Source records:
►
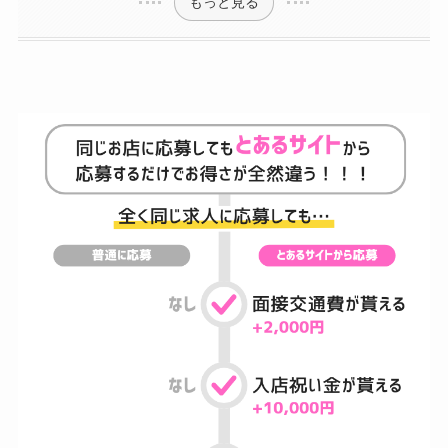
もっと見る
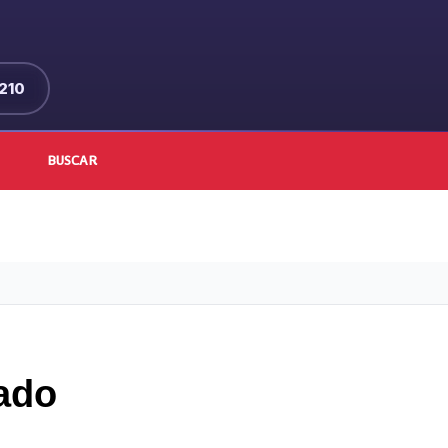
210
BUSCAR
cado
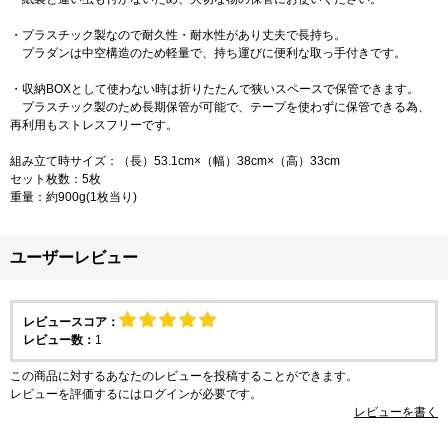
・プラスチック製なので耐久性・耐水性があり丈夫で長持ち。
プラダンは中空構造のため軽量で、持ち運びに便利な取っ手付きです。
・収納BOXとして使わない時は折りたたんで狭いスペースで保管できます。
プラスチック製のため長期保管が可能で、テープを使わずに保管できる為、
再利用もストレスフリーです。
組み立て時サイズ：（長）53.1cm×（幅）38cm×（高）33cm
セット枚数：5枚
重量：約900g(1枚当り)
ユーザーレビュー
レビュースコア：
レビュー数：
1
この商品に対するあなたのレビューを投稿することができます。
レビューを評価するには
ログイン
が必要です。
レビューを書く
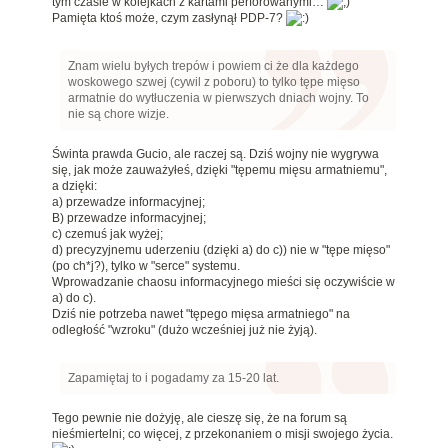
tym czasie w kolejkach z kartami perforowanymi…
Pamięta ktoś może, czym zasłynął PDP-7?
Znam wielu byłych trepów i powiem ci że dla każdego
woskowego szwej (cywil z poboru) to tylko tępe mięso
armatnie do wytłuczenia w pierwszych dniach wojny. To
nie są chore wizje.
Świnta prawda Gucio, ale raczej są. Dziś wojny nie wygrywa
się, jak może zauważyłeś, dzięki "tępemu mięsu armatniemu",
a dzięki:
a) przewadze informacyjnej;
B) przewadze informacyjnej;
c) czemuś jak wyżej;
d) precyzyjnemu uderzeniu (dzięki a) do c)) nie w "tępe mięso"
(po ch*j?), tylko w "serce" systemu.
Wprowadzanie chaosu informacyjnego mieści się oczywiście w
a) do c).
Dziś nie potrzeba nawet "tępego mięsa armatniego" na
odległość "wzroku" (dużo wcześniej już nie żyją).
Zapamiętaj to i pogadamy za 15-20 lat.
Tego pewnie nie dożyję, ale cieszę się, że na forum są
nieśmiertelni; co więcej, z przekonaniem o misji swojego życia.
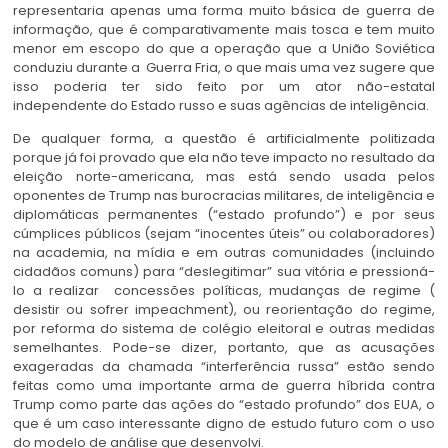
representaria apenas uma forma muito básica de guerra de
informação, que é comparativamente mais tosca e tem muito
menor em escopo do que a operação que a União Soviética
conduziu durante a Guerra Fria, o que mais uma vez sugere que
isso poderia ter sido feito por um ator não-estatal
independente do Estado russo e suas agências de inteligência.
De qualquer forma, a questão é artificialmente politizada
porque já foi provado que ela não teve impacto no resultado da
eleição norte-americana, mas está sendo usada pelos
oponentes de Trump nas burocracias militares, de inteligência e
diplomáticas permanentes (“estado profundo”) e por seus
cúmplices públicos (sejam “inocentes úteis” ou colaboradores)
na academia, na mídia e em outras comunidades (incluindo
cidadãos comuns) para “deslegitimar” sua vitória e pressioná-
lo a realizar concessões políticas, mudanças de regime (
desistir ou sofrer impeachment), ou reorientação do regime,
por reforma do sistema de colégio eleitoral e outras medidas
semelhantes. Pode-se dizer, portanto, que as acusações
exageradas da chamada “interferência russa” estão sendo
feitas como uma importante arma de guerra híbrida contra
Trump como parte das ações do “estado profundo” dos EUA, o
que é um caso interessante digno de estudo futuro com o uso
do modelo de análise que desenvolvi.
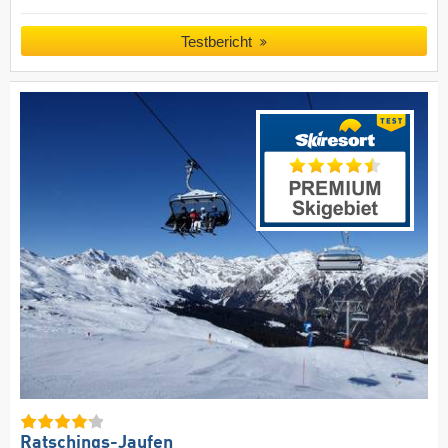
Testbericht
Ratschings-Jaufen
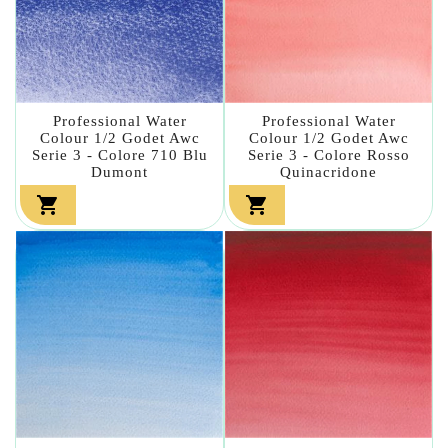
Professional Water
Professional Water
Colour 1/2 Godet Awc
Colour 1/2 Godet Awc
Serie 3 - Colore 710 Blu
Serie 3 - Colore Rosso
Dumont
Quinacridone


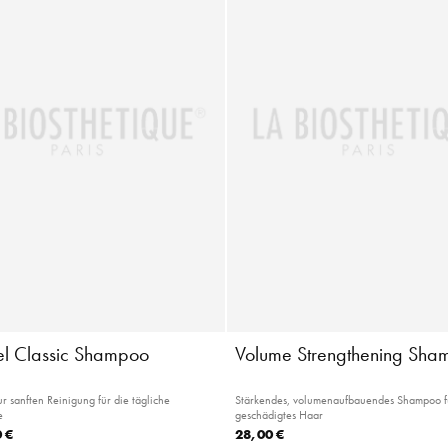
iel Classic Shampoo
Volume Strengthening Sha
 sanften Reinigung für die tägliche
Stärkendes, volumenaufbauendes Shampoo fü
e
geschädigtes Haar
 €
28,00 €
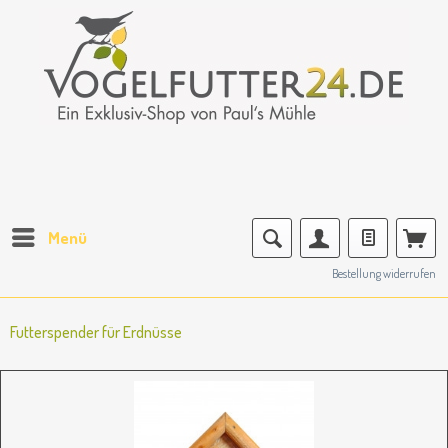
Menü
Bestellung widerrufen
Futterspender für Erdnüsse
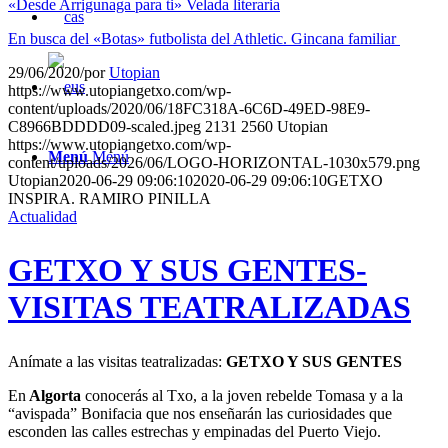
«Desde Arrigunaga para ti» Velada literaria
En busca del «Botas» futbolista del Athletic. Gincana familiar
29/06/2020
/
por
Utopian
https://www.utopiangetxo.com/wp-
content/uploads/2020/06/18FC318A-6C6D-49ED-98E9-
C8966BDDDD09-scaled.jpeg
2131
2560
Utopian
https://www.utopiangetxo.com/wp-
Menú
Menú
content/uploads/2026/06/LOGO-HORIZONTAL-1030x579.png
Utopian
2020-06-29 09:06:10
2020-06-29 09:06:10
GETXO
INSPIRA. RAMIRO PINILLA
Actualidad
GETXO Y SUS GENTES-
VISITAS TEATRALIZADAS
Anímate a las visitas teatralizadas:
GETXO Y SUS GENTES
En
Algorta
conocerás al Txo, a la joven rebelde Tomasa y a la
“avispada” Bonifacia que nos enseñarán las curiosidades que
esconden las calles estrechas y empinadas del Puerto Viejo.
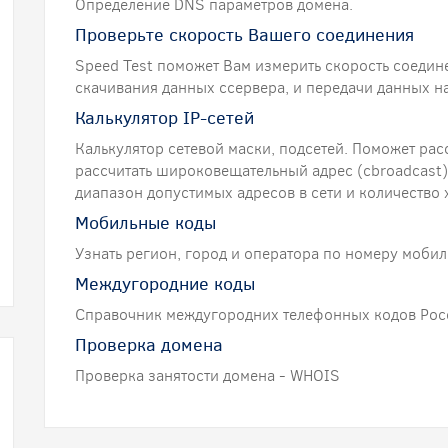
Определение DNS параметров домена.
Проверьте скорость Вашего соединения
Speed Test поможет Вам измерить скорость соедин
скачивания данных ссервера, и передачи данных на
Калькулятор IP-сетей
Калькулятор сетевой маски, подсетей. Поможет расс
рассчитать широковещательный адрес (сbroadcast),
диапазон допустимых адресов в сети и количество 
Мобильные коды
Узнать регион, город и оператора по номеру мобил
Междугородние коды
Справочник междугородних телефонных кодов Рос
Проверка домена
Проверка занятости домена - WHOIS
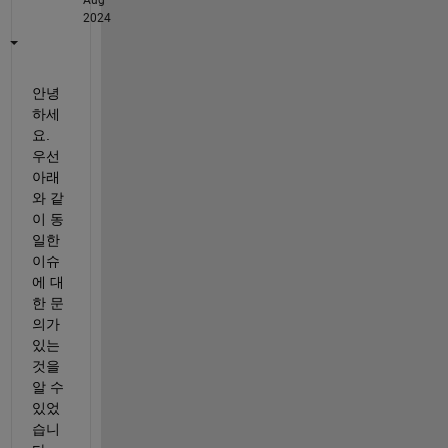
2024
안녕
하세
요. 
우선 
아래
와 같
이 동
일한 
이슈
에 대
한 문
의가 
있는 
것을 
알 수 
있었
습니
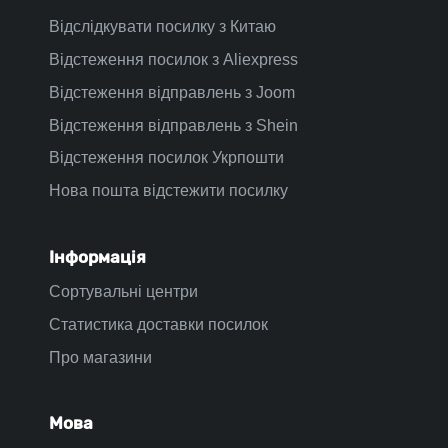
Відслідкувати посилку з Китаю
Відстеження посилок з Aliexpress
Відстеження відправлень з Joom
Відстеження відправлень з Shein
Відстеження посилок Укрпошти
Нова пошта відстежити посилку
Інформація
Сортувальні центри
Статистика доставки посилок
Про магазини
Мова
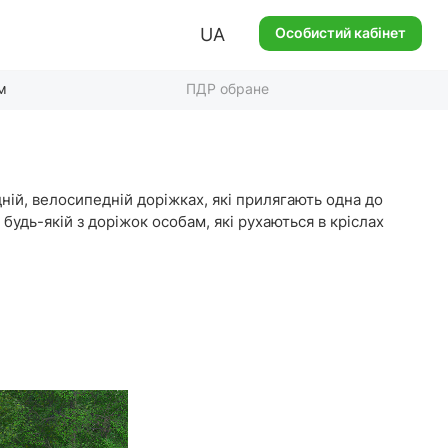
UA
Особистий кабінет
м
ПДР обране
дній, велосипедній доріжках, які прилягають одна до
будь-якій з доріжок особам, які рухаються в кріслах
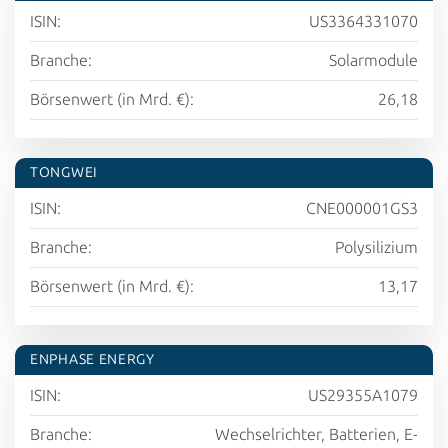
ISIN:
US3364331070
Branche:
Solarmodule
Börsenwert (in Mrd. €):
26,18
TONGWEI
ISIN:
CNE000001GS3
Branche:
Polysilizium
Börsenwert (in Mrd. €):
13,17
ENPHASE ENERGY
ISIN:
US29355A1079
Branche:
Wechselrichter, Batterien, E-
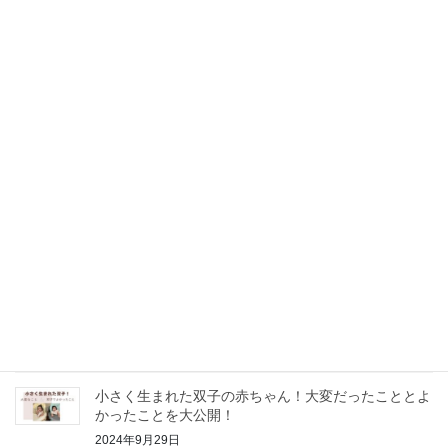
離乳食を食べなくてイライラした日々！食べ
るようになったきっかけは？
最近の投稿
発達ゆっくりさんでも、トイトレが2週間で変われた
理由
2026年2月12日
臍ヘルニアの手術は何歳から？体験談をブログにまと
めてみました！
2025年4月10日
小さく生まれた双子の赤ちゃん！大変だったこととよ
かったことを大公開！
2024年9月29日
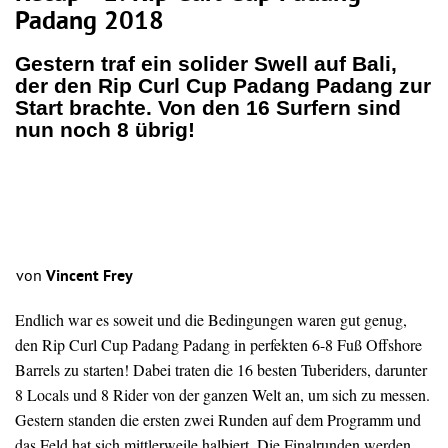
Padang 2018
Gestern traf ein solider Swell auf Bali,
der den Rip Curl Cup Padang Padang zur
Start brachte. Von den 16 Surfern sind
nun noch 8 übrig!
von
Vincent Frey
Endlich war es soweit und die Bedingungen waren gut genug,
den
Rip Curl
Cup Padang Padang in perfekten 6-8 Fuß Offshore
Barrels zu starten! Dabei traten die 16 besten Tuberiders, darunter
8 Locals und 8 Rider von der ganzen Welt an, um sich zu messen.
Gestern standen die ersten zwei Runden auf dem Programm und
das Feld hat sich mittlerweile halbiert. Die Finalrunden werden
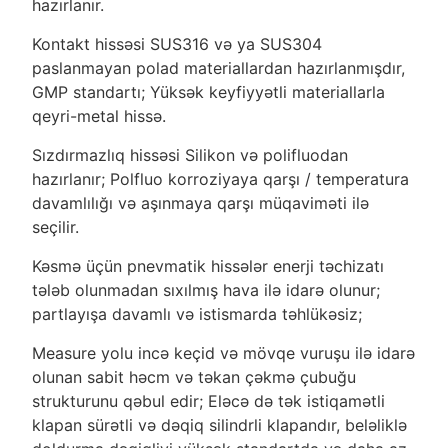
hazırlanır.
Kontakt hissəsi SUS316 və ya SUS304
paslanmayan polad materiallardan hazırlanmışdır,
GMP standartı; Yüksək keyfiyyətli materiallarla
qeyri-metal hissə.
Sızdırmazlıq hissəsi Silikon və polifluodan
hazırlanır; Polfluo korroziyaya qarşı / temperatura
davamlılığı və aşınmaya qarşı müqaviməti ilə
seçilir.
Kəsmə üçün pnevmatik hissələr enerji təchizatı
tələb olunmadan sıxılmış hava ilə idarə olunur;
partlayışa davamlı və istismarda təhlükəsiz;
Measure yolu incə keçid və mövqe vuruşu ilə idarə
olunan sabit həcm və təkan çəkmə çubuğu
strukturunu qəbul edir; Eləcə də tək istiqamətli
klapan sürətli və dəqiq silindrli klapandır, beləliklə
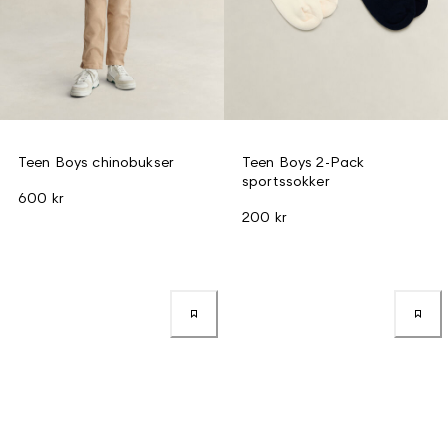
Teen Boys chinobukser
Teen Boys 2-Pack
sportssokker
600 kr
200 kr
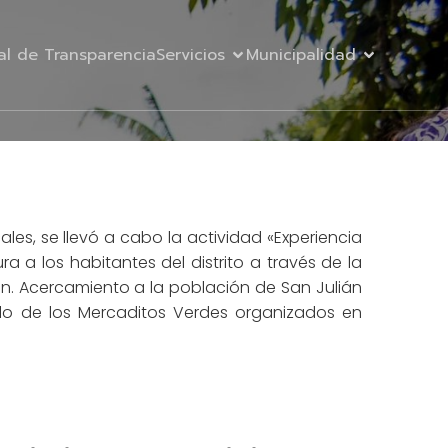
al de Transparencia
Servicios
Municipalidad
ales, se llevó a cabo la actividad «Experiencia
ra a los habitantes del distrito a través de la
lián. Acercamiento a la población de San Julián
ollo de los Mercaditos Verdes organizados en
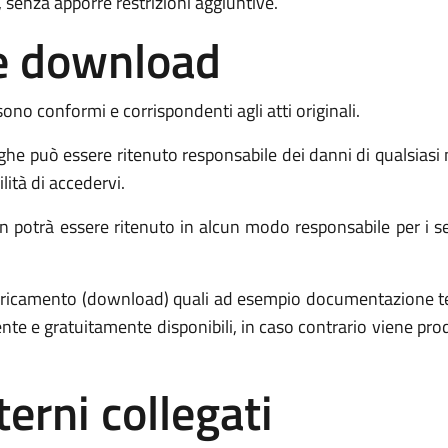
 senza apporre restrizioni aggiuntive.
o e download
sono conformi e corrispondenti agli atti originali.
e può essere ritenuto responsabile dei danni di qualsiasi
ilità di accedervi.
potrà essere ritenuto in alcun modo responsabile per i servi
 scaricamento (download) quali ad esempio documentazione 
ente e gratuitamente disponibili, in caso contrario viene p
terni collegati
◄
TASK ITEM:
Format everything from the line containing "senza apporre restrizioni aggiuntive." down to the final line of the rows above as a Markdown table with the columns Number and Line, leaving out blank lines.

SOLUTION TO THIS PROBLEM:
| Number | Line |
|---|---|
| 1 |  senza apporre restrizioni aggiuntive. |
| 2 | o e download |
| 3 | sono conformi e corrispondenti agli atti originali. |
| 4 | e può essere ritenuto responsabile dei danni di qualsiasi |
| 5 | ilità di accedervi. |
| 6 | potrà essere ritenuto in alcun modo responsabile per i servi |
| 7 |  scaricamento (download) quali ad esempio documentazione  |
| 8 | ente e gratuitamente disponibili, in caso contrario viene p |
| 9 | terni collegati |